In his New Year’s address on Tuesday, the director general of the Chamber of Commerce warned that Luxembourg’s current economic growth is insufficient to sustain its social model in the long term, despite the country’s favourable starting position.
Director General Carlo Thelen said the Grand Duchy is at a crucial economic crossroads. “Our growth is a long way from the 3 to 4 per cent we would need,” he told the organisation’s annual reception – describing growth not as an ideological goal but as a necessity.

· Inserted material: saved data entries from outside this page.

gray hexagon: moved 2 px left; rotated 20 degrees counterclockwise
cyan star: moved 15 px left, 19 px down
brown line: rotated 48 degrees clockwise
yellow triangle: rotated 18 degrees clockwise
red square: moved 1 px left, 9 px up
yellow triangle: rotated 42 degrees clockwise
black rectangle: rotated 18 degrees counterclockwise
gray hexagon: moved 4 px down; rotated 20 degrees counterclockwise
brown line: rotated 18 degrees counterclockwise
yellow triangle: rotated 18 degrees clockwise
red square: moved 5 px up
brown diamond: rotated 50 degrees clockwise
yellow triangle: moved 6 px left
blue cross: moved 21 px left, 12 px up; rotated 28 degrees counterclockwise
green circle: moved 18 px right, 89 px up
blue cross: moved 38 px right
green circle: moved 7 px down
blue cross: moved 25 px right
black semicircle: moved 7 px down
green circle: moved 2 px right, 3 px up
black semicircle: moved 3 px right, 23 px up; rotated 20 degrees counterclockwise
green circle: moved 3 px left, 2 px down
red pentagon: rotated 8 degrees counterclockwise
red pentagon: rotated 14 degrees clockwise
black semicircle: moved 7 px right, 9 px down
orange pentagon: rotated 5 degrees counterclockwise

He cited a challenging international environment – marked by high energy prices and increasing regulation – alongside domestic hurdles. High production costs, stagnant productivity, and a heavy administrative burden are holding businesses back. “It’s not just the external situation; we ourselves are making it too difficult for our companies,” he stressed.

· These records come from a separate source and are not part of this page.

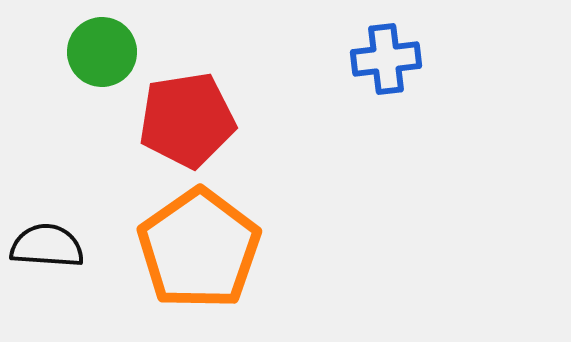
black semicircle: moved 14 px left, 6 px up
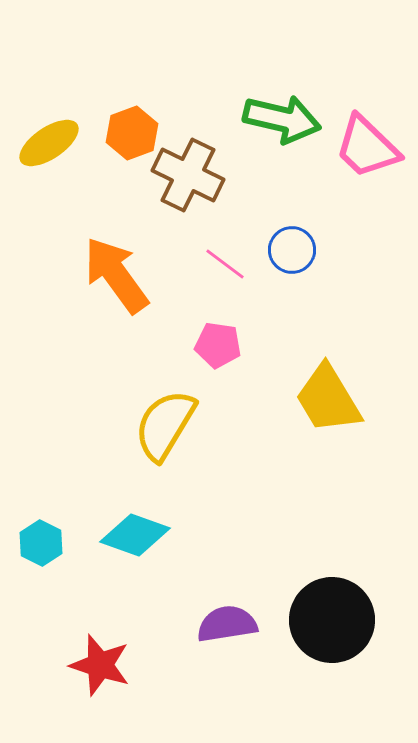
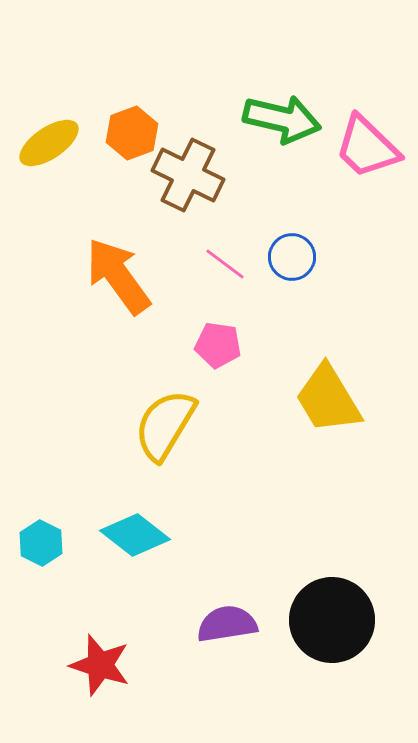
blue circle: moved 7 px down
orange arrow: moved 2 px right, 1 px down
cyan diamond: rotated 18 degrees clockwise
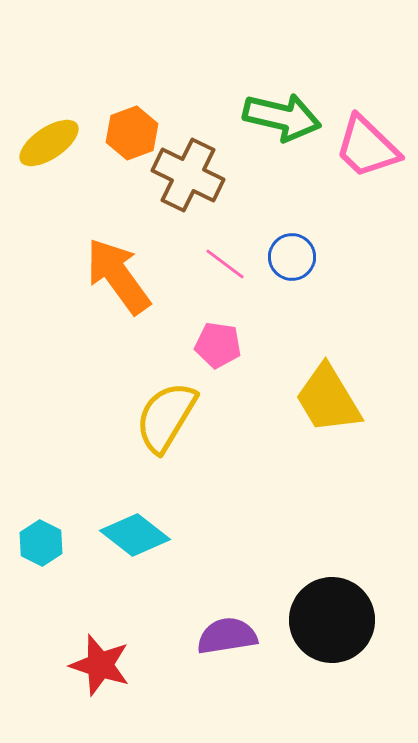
green arrow: moved 2 px up
yellow semicircle: moved 1 px right, 8 px up
purple semicircle: moved 12 px down
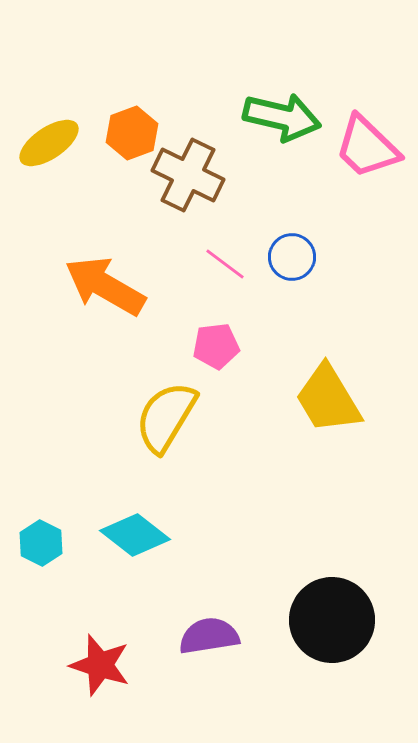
orange arrow: moved 13 px left, 10 px down; rotated 24 degrees counterclockwise
pink pentagon: moved 2 px left, 1 px down; rotated 15 degrees counterclockwise
purple semicircle: moved 18 px left
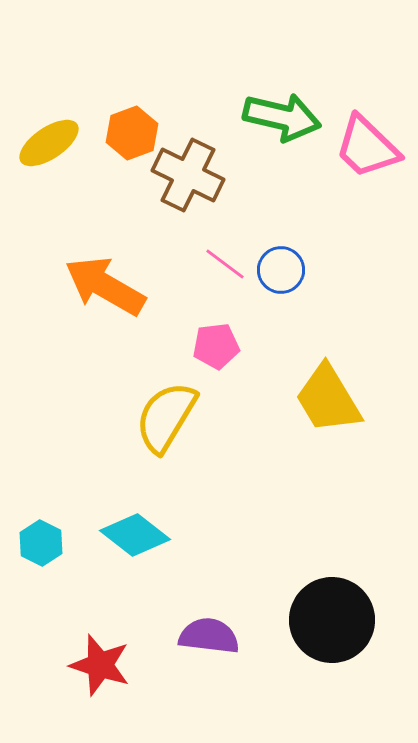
blue circle: moved 11 px left, 13 px down
purple semicircle: rotated 16 degrees clockwise
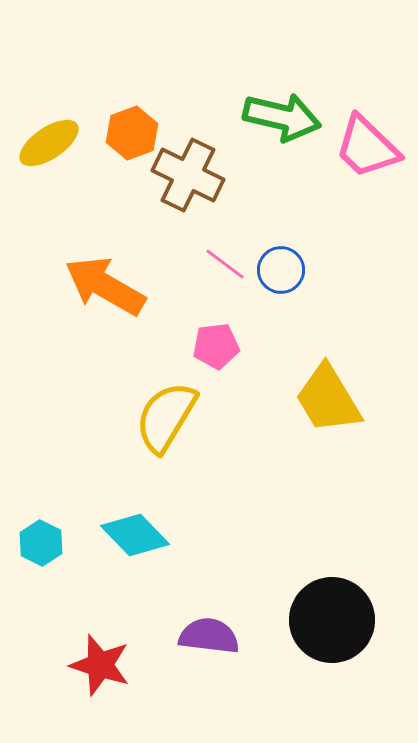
cyan diamond: rotated 8 degrees clockwise
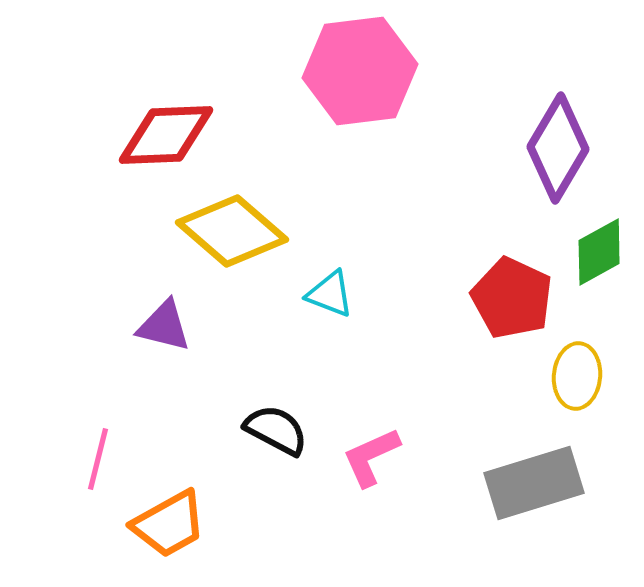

A particularly alarming factor, Thelen said, is the ageing population and its implications for funding pensions, healthcare and long-term care. He warned that many people were not yet fully aware of the scale of the challenge. At the same time, he continued, Luxembourg must balance new strategic spending with the need to maintain its AAA credit rating.

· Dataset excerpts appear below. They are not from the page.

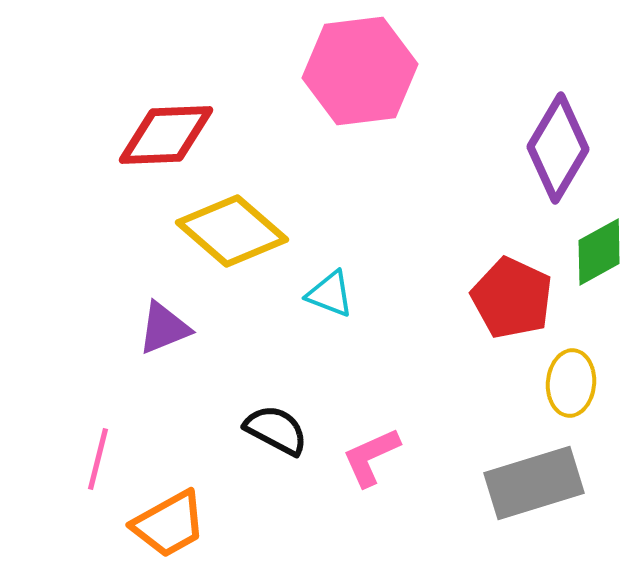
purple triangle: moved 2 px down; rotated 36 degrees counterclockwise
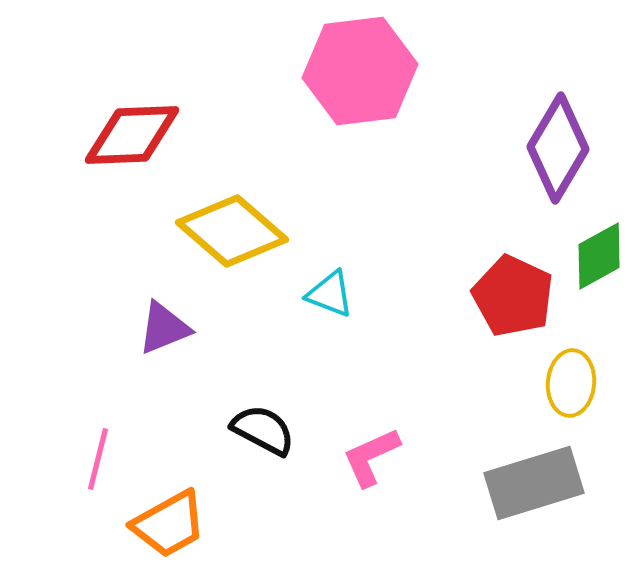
red diamond: moved 34 px left
green diamond: moved 4 px down
red pentagon: moved 1 px right, 2 px up
black semicircle: moved 13 px left
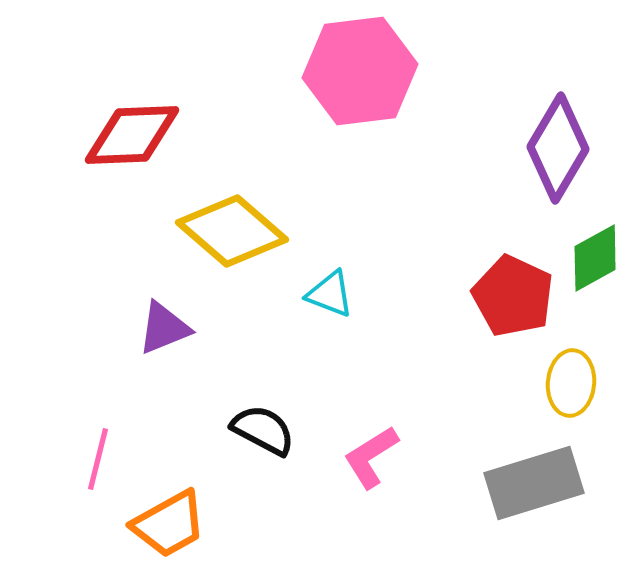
green diamond: moved 4 px left, 2 px down
pink L-shape: rotated 8 degrees counterclockwise
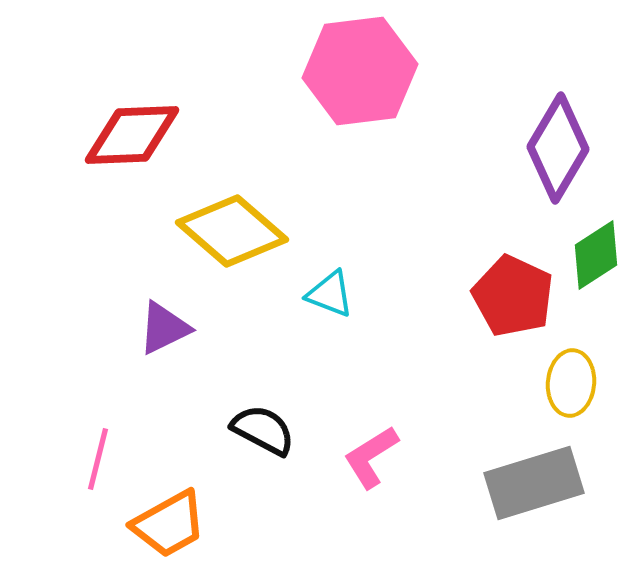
green diamond: moved 1 px right, 3 px up; rotated 4 degrees counterclockwise
purple triangle: rotated 4 degrees counterclockwise
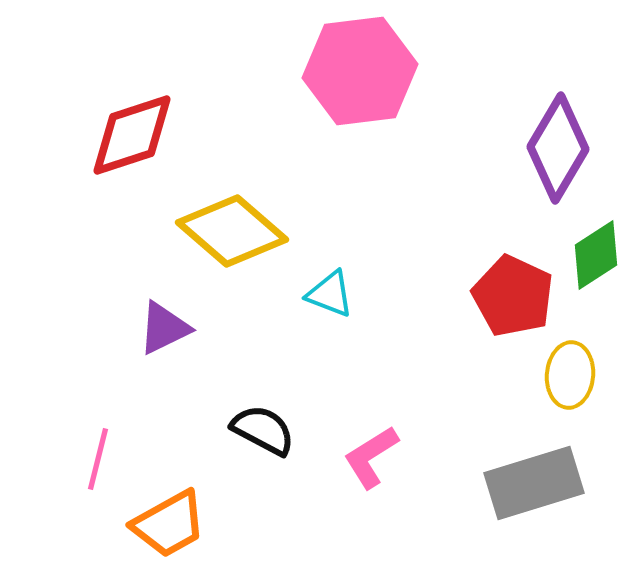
red diamond: rotated 16 degrees counterclockwise
yellow ellipse: moved 1 px left, 8 px up
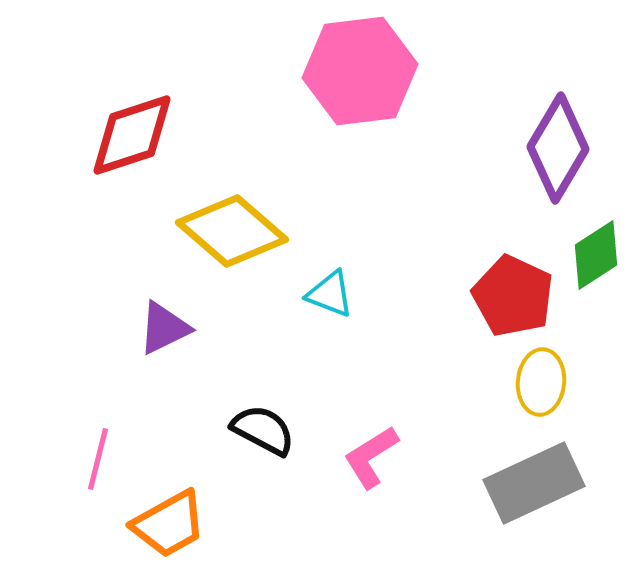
yellow ellipse: moved 29 px left, 7 px down
gray rectangle: rotated 8 degrees counterclockwise
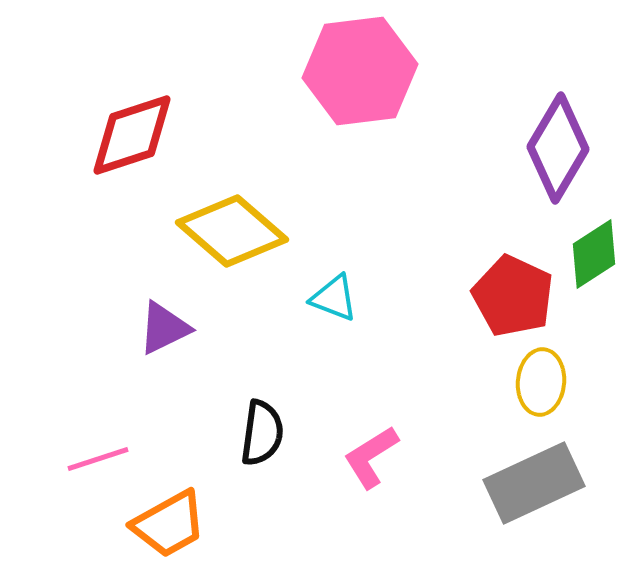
green diamond: moved 2 px left, 1 px up
cyan triangle: moved 4 px right, 4 px down
black semicircle: moved 1 px left, 3 px down; rotated 70 degrees clockwise
pink line: rotated 58 degrees clockwise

Despite a sobering outlook, Thelen noted reasons for optimism, citing Luxembourg’s strong foundational position. However, he stressed that 2026 will be a decisive year: “Anything not initiated this year is unlikely to be implemented before the next election.” He called for urgent reforms in competitiveness, wage costs, housing, health, and digitalisation.
Following a 2025 he characterised as dominated by political and social debates, Thelen insisted that 2026 must return the economy to centre stage. “This cannot be achieved without growth and without competitiveness,” he concluded.